One of the essential things when it comes to setting up an SMSF is to create a good investment strategy. This is actually that vital feature which normally reflects the choice of investments. Simply said, the SMSF investment strategy offers multiple choices when it comes to types of assets to invest in. SMSF experts suggest that it is always a wise choice to consider property, share and cash investments, because wider SMSF strategies bring more benefits to the SMSF members.
What Is An SMSF Investment Strategy?
The SMSF investment strategy is defined as profound and detailed investment plan that all SMSF trustees make according to current and future financial needs of every trustee (member of the Self Management Super Fund). Before the fund can function legally in terms of investment and SMSF strategies, it has to previously pass the ‘Sole Purpose Test’.

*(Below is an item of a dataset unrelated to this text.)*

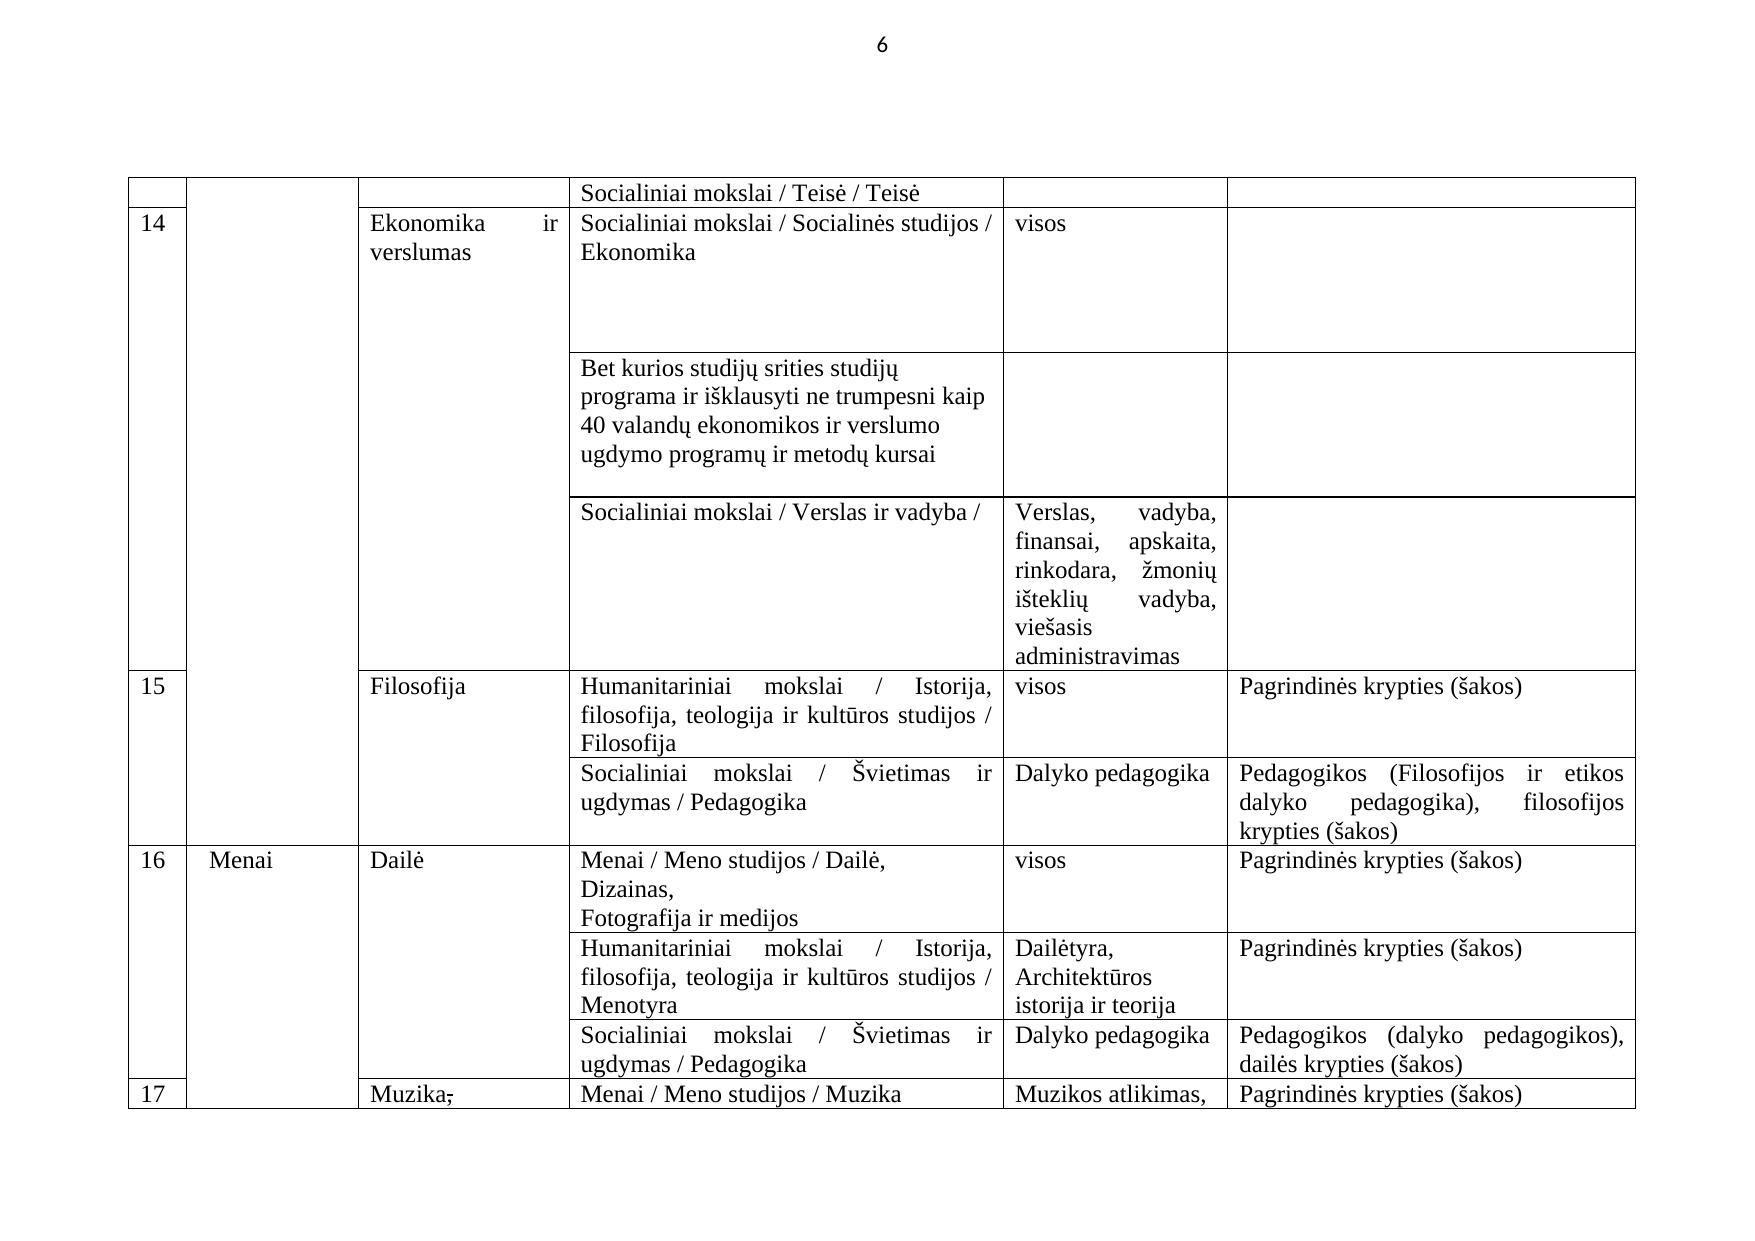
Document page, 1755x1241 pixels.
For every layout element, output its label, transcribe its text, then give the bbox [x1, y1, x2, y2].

What Are The Objectives Of The SMSF Strategies?
The main blueprint of every SMSF investment strategy is to obtain an average yield of 6% from all investments. The only way to reach this goal is to consider the needs of every SMSF member. Important facts that need to be taken into account are:
- growth targets,
- every trustee’s risk profile, and
- retirement date.
What Risks May SMSF Strategies Bring?
There is a thin line between a risk and return. The loss of an investment is considered as the greatest risk of an SMSF investment strategy. For this purpose, when setting the fundamentals of the Self Management Super Fund (including SMSF strategies too), all trustees should agree on the acceptable level of risk and volatility of the returns.
Why Diversification Of SMSF Strategies Is Important?
There are multiple reasons that support the diversification of fund’s investment strategies. First of all, the diversification is good to manage and disperse all potential risks. It is also desirable for efficient reduction of the volatility of the returns on the investments. However, diversification is hard to achieve in the early stage of the fund’s existence, as the amount of investment-available funds is quite limited.